Guess what I wrote? I wrote that the stimulus bill was a mistake. I said that people were expecting something different, something serious after years of Republican "corruption."

Voters were told that the new administration of President Obama was going to put the corruption and the partisan wrangling of the Clinton-Bush years behind us and clean up government. But right now it looks like same-old-same-old.

I said that, after the meltdown the previous fall, upscale voters expected an administration that "would get serious and urgently fix the economy."

How right I was. And that was just the beginning with the unserious, same-old-same-old stimulus bill. Since then we've seen the unserious, same-old-same-old cap-and-trade bill, and then the grand-daddy of them all, we had the administrative monster of ObamaCare.

Here we are, a year later, and the Obama administration still hasn't done anything serious on the economy.

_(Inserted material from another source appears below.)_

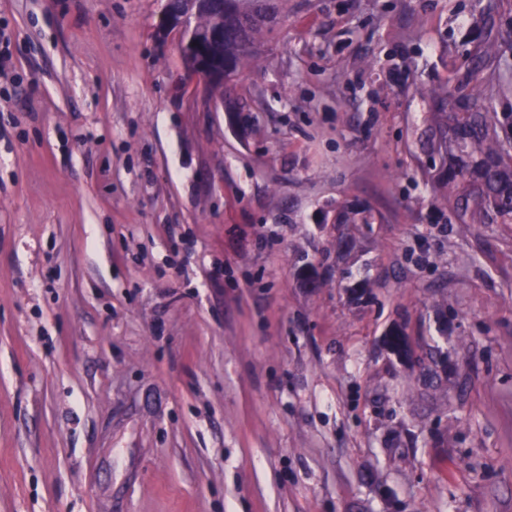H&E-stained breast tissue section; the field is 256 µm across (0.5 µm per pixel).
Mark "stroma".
<instances>
[{"instance_id":"35a3bbf8","label":"stroma","mask_w":512,"mask_h":512,"mask_svg":"<svg viewBox=\"0 0 512 512\" xmlns=\"http://www.w3.org/2000/svg\"><path fill=\"white\" fill-rule=\"evenodd\" d=\"M497 3L283 0L217 105L161 0H0V512H512V227L419 155Z\"/></svg>"}]
</instances>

But now, get this. Peggy Noonan reports President Obama telling US Senators:

"If the price of certainty [i.e., getting reelected] is essentially for us to adopt the exact same proposals that were in place leading up to the biggest economic crisis since the Great Depression . . . the result is going to be the same. I don't know why we would expect a different outcome pursuing the exact same policy that got us in this fix in the first place."

Good God, Mr. President. Don't you realize that, contrary to your assertion, YOU are continuing exactly the same proposals that led us to the biggest economic crisis since the Great Depression? How can you expect the result to be different when your policies are same-old-same-old?

I'm afraid that you may have been reading too much of The New York Times. You see, Mr President, it wasn't greedy bankers and silly quants that got us into the financial mess. The real problem was the tsunami of debt unleashed by Fannie and Freddie, the $5 trillion in too-big-to-fail government-subsidized mortgage debt that engulfed the housing market. The greedy bankers were just sluice operators on the Grand Canal of government subsidized credit. Of course, they should be executed, pour encourager les autres, but that doesn't alter the fact that government created the problem.

And Mr President, from where I sit, you have done nothing to solve this problem. In fact, if anything, you are sluicing credit at the housing market worse than before, in the desperate hope of seeing signs of life before you are up for reelection.

As for the rest of your agenda, the way I see it, you are just applying tired liberal nostrums, the knee-jerk reaction of legislating or administering another subsidy, setting up new political special interest or propping up an old one, whether it's in education, health care, or energy. Green energy jobs. What a joke.

Evidently you don't have a clue, Mr. President. I suspect that most Democrats don't have a clue either. They all read The New York Times and listen to NPR and so they live in the cocoon world of liberal self-congratulation, just like you.

But the Democratic officeholders you were lecturing are reading the polls and they know that something bad is coming. They don't know what, but they know, as practical politicians, that it is time to get in out of the rain.

I can't say I'm upset by all this. I can't say I'm surprised. I wanted you to be elected, Mr. President, because I felt that once the American people got a real taste of Democratic governance, legislative and executive, they would be ready to upchuck. After the American people had hurled their lunch all over the incumbent politicians, I reckoned, then a chastened "educated class" might be ready to stand aside, for a brief moment, to allow some genuine reform. And by that I mean reform that doesn't increase government spending and doesn't increase government regulation.

But first we have to go through the maelstrom of 2010.